* Begin Data lines *
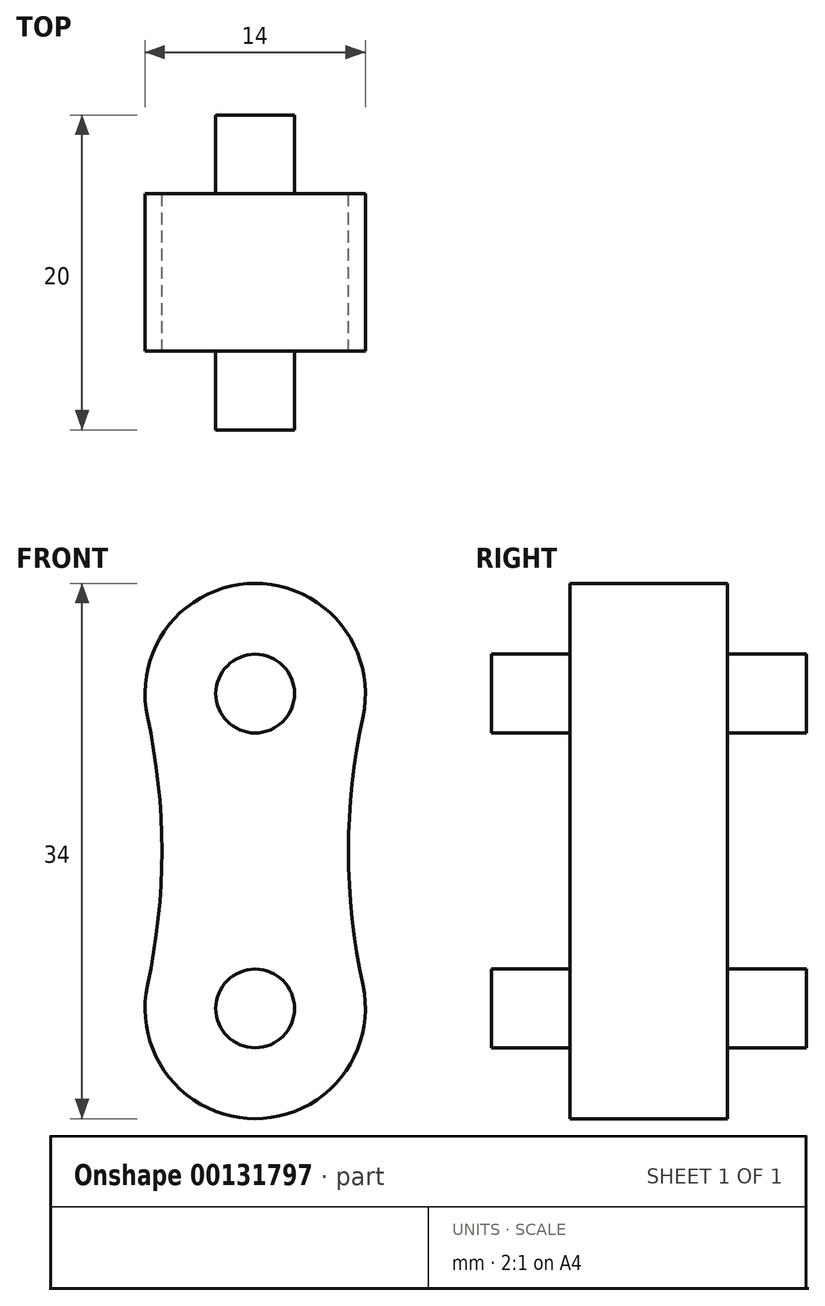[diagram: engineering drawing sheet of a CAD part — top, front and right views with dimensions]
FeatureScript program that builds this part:
annotation { "Feature Type Name" : "Feature", "Feature Type Description" : "" }
export const myFeature = defineFeature(function(context is Context, id is Id, definition is map)
    precondition{}
    {
        {
            var Q0;
            Q0=qCreatedBy(makeId("Front.planeOp"),FACE);
            var sketch = newSketch(context, id + "F0", { "sketchPlane" : qUnion([Q0])});
            skArc(sketch, "E0", {"start": v(-6.84, -8.51) * mm, "mid": v(0, -17) * mm, "end": v(6.84, -8.51) * mm});
            skArc(sketch, "E1", {"start": v(6.84, 8.51) * mm, "mid": v(0, 17) * mm, "end": v(-6.84, 8.51) * mm});
            skArc(sketch, "E2", {"start": v(-6.84, -8.51) * mm, "mid": v(-5.92, 0) * mm, "end": v(-6.84, 8.51) * mm});
            skArc(sketch, "E3", {"start": v(6.84, 8.51) * mm, "mid": v(5.92, 0) * mm, "end": v(6.84, -8.51) * mm});
            skSolve(sketch);
        }
        {
            var Q0;
            Q0 = qSketchRegion(id + "F0", true);
            extrude(context, id + "F1", {"entities" : qUnion([Q0]), "depth" : 10 * mm});
        }
        {
            var Q0;
            Q0=makeQuery(id+"F1.opExtrude","CAP_FACE",FACE,{"disambiguationData":[OSD([sQuery(id+"F0.wireOp",EDGE,"E0"),sQuery(id+"F0.wireOp",EDGE,"E1"),sQuery(id+"F0.wireOp",EDGE,"E2"),sQuery(id+"F0.wireOp",EDGE,"E3")])],"isStart":true});
            var sketch = newSketch(context, id + "F2", { "sketchPlane" : qUnion([Q0])});
            skCircle(sketch, "E4", {"center": v(0, 10) * mm, "radius": 2.5 * mm});
            skCircle(sketch, "E5", {"center": v(0, -10) * mm, "radius": 2.5 * mm});
            skSolve(sketch);
        }
        {
            var Q0;
            Q0=makeQuery(id+"F2.imprint","IMPRINT",FACE,{"disambiguationData":[TD([[makeQuery(id+"F2.imprint","IMPRINT",EDGE,{"derivedFrom":sQuery(id+"F2.wireOp",EDGE,"E4")}),1.0]])]});
            var Q1;
            Q1=makeQuery(id+"F2.imprint","IMPRINT",FACE,{"disambiguationData":[TD([[makeQuery(id+"F2.imprint","IMPRINT",EDGE,{"derivedFrom":sQuery(id+"F2.wireOp",EDGE,"E5")}),1.0]])]});
            extrude(context, id + "F3", {"entities" : qUnion([Q0, Q1]), "operationType" : NewBodyOperationType.ADD, "depth" : 5 * mm, "hasSecondDirection" : true, "secondDirectionOppositeDirection" : true, "secondDirectionDepth" : 15 * mm});
        }
    });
* End Data lines *
List every line of the entries above that contains the word "skArc".

● **Answer for the task**
            skArc(sketch, "E0", {"start": v(-6.84, -8.51) * mm, "mid": v(0, -17) * mm, "end": v(6.84, -8.51) * mm});
            skArc(sketch, "E1", {"start": v(6.84, 8.51) * mm, "mid": v(0, 17) * mm, "end": v(-6.84, 8.51) * mm});
            skArc(sketch, "E2", {"start": v(-6.84, -8.51) * mm, "mid": v(-5.92, 0) * mm, "end": v(-6.84, 8.51) * mm});
            skArc(sketch, "E3", {"start": v(6.84, 8.51) * mm, "mid": v(5.92, 0) * mm, "end": v(6.84, -8.51) * mm});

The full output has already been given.